By the road to the contagious hospital ~ William Carlos Williams

Spring and All [By the road to the contagious hospital]

by William Carlos Williams (1883 – 1963)

I

By the road to the contagious hospital
under the surge of the blue
mottled clouds driven from the
northeast-a cold wind. Beyond, the
waste of broad, muddy fields
brown with dried weeds, standing and fallen

patches of standing water
the scattering of tall trees

All along the road the reddish
purplish, forked, upstanding, twiggy
stuff of bushes and small trees
with dead, brown leaves under them
leafless vines—

Lifeless in appearance, sluggish
dazed spring approaches—

They enter the new world naked,
cold, uncertain of all
save that they enter.
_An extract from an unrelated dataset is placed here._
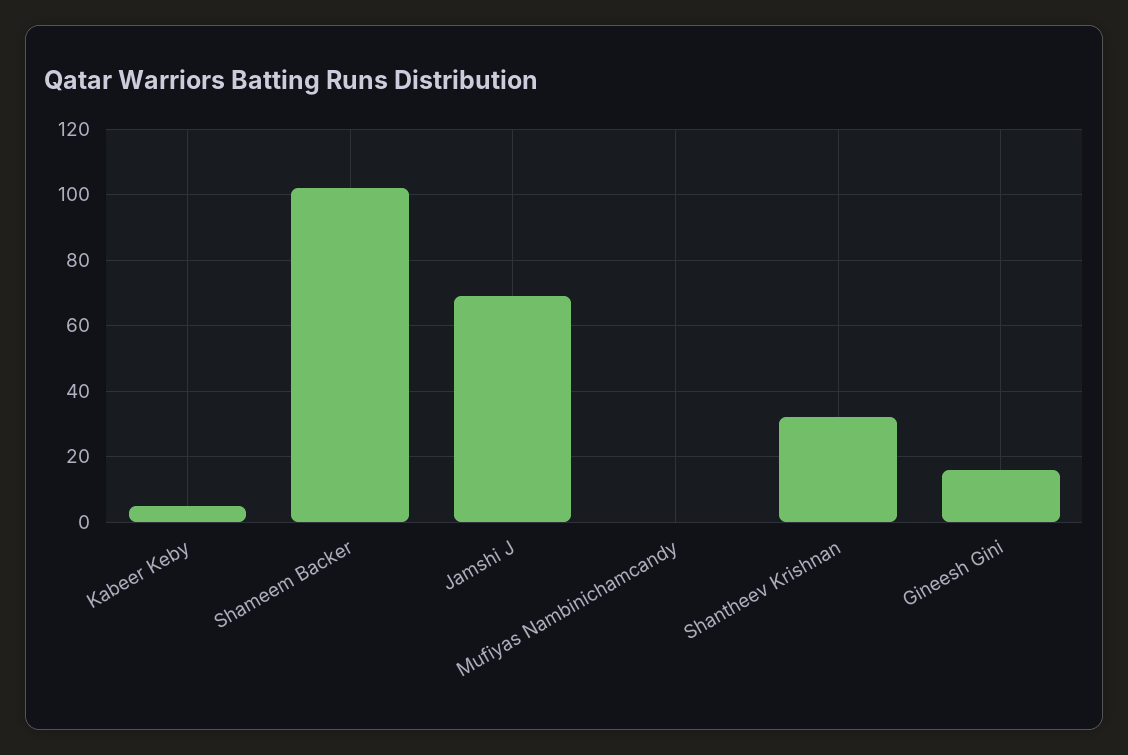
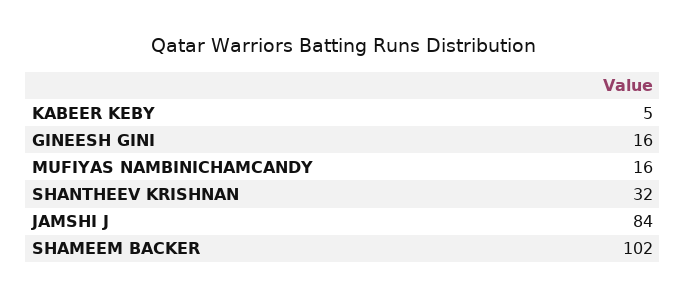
Jamshi J: 70 -> 84
Mufiyas Nambinichamcandy: 0 -> 16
All about them
the cold, familiar wind—

Now the grass, tomorrow
the stiff curl of wildcarrot leaf
One by one objects are defined—
It quickens: clarity, outline of leaf

But now the stark dignity of
entrance—Still, the profound change
has come upon them: rooted, they
grip down and begin to awaken


William Carlos Williams (1883 – 1963) was a full time practicing family doctor and a celebrated poet. He is said to have practiced medicine by day and written at night. His poems of the modernist movement leave us with images that haunt us with their metaphor and emotion as the mind searches for meaning. The images are simple, but they carry us into the profound. With very few words, he captures an entire story.

In this poem, the images of the dead landscape are replaced by the images of the birth of new life. For me, it is a reminder that as we avoid the “contagious hospital” of the dying, we are also avoiding people who were once newborns full of promise.